God knows, I just get lazier and lazier as I get old.
/rant
I thought Laziness was one of the (Perl) programming virtues anyway? Along the same vein, I'm too lazy to use Windows if I can avoid it (sometimes I can't).
"Where's the phreakin' command line?!? I know how to do this, just get outta my way". I've had to use a (bad) GUI tool at work lately, instead of "all that difficult programming". It's making me completely insane. Hmm. THAT'S how the techno-foolish have afflicted, er, affected me
Windows is for precognitive cretins who suffer a lack of "object permanence" ability: If I can't see it, it doesn't exist! I know, let's hit it with a rock and eat it! click, click!
Yow! I'm supposed to have a plan?
I am a very patient person when it comes to technophobes, after all, I spent 20 years trying to explain technology to managers in Fortune 100 companies and the US government. What I don't have any patience for is cheapskates and intellectual know-it-alls who first come to me for (free) advice and then argue with every single thing I advise them. I am currently "downsized" but I have been spending a fair amount of time (especially every time the latest Blaster type conflagration hits) straightening out computer messes.
One neighbor had a several year old PC running a copy of Win/XP/Home that had NEVER been patched, and AV software that had never been installed. It was infected with Blaster AND it had a backlevel version of MSN software which was causing MSN to unplug him every time he tried to connect to do anything. He basically had a non-functional PC. I spent about 40 hours over many sessions getting the PC de-virused, WindowsUpdated, AV software and free XP firewall configured, PC vendor patches, etc, etc. and also patiently trying to GIVE HIM A CLUE. My one request for him to DO ANYTHING was to upgrade his 2002 AV software (about to expire) to a current version including a more robust firewall. I even printed him a coupon and gave him the vendor info on how to do this for exactly what renewing the AV software alone would have cost him. So far it has been 2 months and he hasn't done it. The next time he gets bit he can buy a new computer instead of calling me! Or he can go back to the people who were giving him tech support before (his brother, and his daughter's BABYSITTER) - the ones who left him completely wide open.

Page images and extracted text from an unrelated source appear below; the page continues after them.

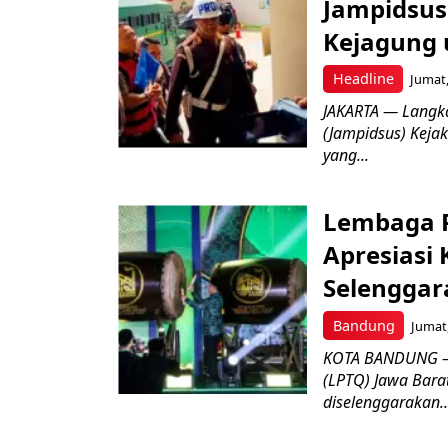
Jampidsus 
Kejagung 
Headline
Jumat,
JAKARTA — Langk
(Jampidsus) Kejak
yang...
Lembaga P
Apresiasi
Selenggar
Bandung
Jumat,
KOTA BANDUNG –
(LPTQ) Jawa Bara
diselenggarakan..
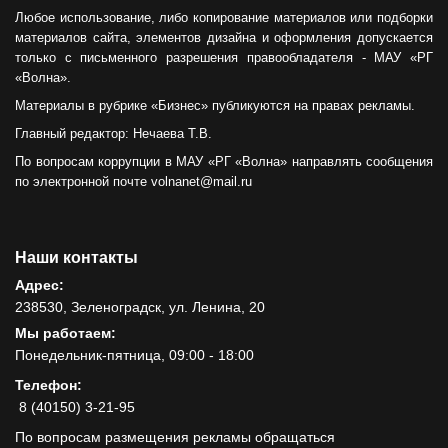
Любое использование, либо копирование материалов или подборки
материалов сайта, элементов дизайна и оформления допускается
только с письменного разрешения правообладателя - МАУ «РГ
«Волна».
Материалы в рубрике «Бизнес» публикуются на правах рекламы.
Главный редактор: Нечаева Т.В.
По вопросам коррупции в МАУ «РГ «Волна» направлять сообщения
по электронной почте volnanet@mail.ru
Наши контакты
Адрес:
238530, Зеленоградск, ул. Ленина, 20
Мы работаем:
Понедельник-пятница, 09:00 - 18:00
Телефон:
8 (40150) 3-21-95
По вопросам размещения рекламы обращаться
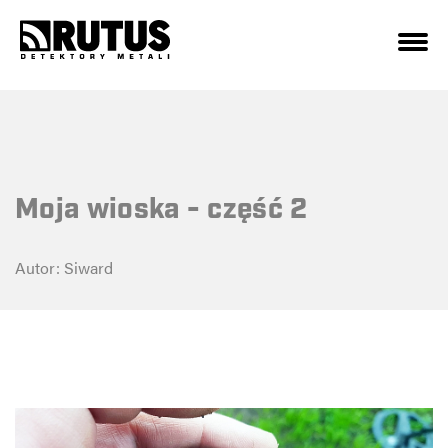
Moja wioska - część 2
Autor: Siward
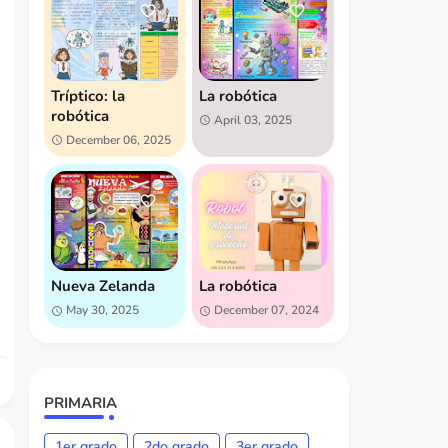
Tríptico: la
La robótica
robótica
April 03, 2025
December 06, 2025
Nueva Zelanda
La robótica
May 30, 2025
December 07, 2024
PRIMARIA
1er grado
2do grado
3er grado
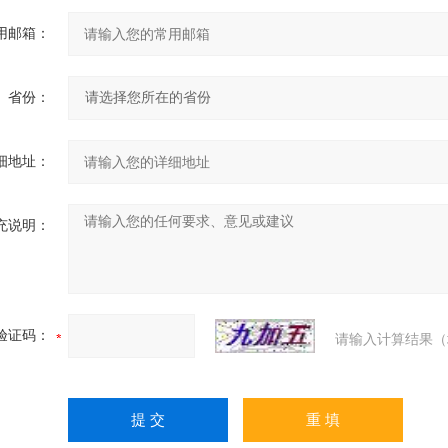
用邮箱：
省份：
细地址：
充说明：
验证码：
请输入计算结果（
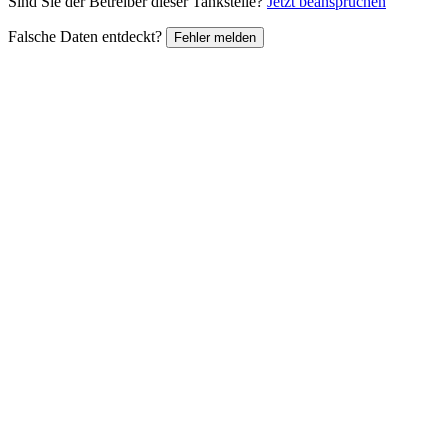
Sind Sie der Betreiber dieser Tankstelle?
Jetzt beanspruchen
Falsche Daten entdeckt?
Fehler melden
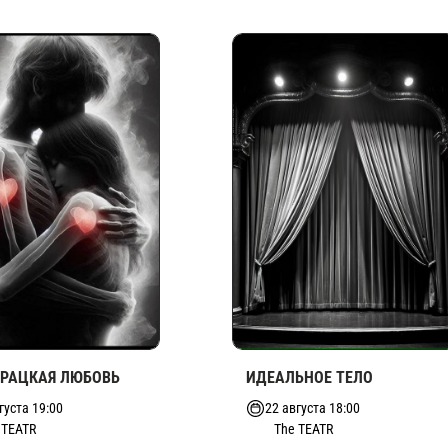
УРАЦКАЯ ЛЮБОВЬ
ИДЕАЛЬНОЕ ТЕЛО
густа 19:00
22 августа 18:00
 TEATR
The TEATR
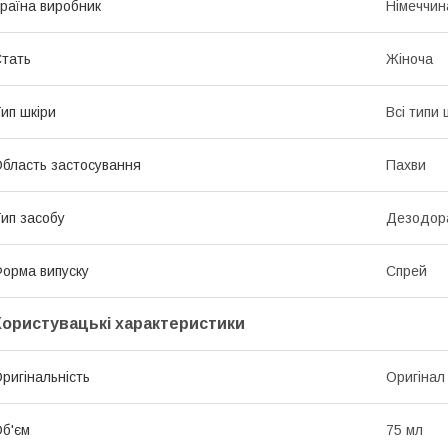
раїна виробник
Німеччин
тать
Жіноча
ип шкіри
Всі типи 
бласть застосування
Пахви
ип засобу
Дезодора
орма випуску
Спрей
Користувацькі характеристики
ригінальність
Оригінал
б'єм
75 мл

Back in 1999 while we were working furiously on preventing Y2K I had adopted a fake career as an "auto-detailer". When "The Big One" virus/worm attack of 9-11 proportions formats all the hard drives of the computer ignorentsia I am going back to being just a "humble auto detailer". Computer professionals get no respect when everyone is an "expert".
OS's outside of MS Win32 systems aren't as susceptable to the social engineering tactics that some of the latest virus's work with (at least the systems I've been exposed to). If I am sitting on my UNIX box and download a virus as an email attachment, what's the chances I'll actually manage to install the virus so that it runs everytime the system is rebooted? What's the chance of it burying itself inside the OS files? Can it corrupt the OS? No, it can't, unless the user is running as the root account, and what user would actually do that? I don't have any reason to log in as the root account as I can simply "su" to it when (and only when) I need it. How many applications on MS Win32 systems require that you have elevated rights just to access things like the graphics systems? Even software written by MS often requires it (I play Age Of Mythology and I can't run it unless I'm part of the administrator group...software written by ESO, owned by MS). On UNIX, the OS is protected from the users, the applications are generally installed with a separate account from the users (at least if done properly), and the only thing a user can mess up is their own home directory and possibly data directories.
I do believe that if other OS's dominated the market that virus writers would work harder, but I do feel that these other OS's are designed much more securely than MS Win32 systems. Non MS Win32 systems will experience some exploits (nobodys perfect), but I do think the flaws are less severe.